Of course, not all this is carved in stone. After all, the fact is that the leaders of the Arab local authorities are apprehensive about prosperous Arab outsiders coming in and outbidding local residents. Furthermore, today members of the developing Arab middle class are even daring to migrate to Jewish cities – Carmiel, Nof Hagalil, Afula – in search of quality of life. Arab society is developing in at least two directions – but even so, mobility is far lower than in Jewish society.
Ministerial dilemmas
This situation gave rise to the dilemma faced by the housing and justice ministries over new construction. On the one hand, the preference for local residents is inegalitarian. In practice, it amounts to a closed bidding process for a small, preferential group that will benefit from lower demand, and hence, lower prices.
In addition, it’s hard not to be annoyed over the social failings that arise from the attachment of original community members to a particular territory. It puts a brake on social mobility and also gives rise to covert racism, as expressed, for example, in the attitude toward the descendants of the original Sudanese arrivals to Jisr al-Zarqa. The government has no desire to have wealthy Jews buy homes in Jisr al-Zarqa, and thus set in motion a process of gentrification in the small, otherwise-shunned community – because its residents don’t really have anywhere to go. But would other Arab towns be hurt if different populations were to enter them – even, perish the thought, Jewish populations?

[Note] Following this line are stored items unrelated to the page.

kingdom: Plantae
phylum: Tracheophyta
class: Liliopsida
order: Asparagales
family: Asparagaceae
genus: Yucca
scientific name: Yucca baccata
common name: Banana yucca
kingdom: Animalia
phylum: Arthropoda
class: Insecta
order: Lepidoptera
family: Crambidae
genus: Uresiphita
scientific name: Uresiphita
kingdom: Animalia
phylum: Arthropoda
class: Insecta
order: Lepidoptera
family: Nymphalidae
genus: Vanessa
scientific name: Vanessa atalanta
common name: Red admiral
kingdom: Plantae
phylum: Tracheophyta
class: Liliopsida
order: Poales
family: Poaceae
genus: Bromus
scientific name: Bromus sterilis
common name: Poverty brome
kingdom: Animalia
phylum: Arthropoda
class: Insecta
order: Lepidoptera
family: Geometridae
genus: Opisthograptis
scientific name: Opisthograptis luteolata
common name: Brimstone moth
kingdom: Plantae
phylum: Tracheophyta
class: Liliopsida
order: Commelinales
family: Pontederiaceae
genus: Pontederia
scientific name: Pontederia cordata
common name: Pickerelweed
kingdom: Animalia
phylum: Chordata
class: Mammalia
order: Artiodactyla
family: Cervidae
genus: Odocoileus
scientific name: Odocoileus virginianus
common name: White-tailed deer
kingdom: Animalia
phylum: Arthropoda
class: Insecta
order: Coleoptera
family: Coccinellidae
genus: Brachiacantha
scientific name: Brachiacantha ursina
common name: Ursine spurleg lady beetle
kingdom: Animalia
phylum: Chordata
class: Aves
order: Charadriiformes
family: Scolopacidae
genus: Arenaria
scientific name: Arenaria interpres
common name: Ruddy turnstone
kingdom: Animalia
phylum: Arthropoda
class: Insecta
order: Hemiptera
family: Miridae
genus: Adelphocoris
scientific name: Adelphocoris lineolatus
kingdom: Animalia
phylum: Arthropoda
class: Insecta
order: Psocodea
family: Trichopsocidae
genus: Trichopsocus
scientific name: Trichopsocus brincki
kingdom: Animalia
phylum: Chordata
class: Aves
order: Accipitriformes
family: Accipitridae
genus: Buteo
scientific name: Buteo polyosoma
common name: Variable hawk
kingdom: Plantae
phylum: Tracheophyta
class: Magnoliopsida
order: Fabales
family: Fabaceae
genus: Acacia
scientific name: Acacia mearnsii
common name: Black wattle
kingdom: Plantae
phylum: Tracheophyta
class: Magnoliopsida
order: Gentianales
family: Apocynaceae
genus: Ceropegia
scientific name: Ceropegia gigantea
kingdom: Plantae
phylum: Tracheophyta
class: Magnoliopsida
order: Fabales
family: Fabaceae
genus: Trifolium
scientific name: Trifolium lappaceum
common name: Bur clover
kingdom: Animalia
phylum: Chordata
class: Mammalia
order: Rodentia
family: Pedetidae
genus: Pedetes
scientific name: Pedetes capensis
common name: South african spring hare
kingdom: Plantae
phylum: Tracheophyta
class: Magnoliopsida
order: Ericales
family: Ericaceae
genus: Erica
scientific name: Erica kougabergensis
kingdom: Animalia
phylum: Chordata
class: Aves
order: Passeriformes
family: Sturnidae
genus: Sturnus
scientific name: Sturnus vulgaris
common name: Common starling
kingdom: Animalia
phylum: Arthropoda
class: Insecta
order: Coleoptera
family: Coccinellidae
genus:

Nor can the balance of political interests be ignored. It’s convenient for the heads of the Arab local governments to insist that proposals sin their locality be earmarked exclusively for the members of that particular community, as this benefits them politically. They are perceived as providing a generous supply of residential units, something that will presumably encourage the townspeople to vote for them in the next election.
The other side of the dilemma faced by the ministries is the complex situation in Arab society, of limited mobility and the refusal of local government heads to move ahead with bidding processes unless there is a decided preference for local citizens.
Elkin, a Jew and a resident of a West Bank settlement, decided to take action and grant to Arab communities a benefit that Jewish locales do not get. That is testimony to Elkin’s openness, but also to the altered status of Israel’s Arab citizens. The Israeli government has learned how to court Arab voters – and to try to satisfy them. At a time when Arab citizens refused to assist escaped Palestinian security prisoners, and thereby proved their Israeliness, even right-wing politicians are accepting their Israeli essence unquestioningly.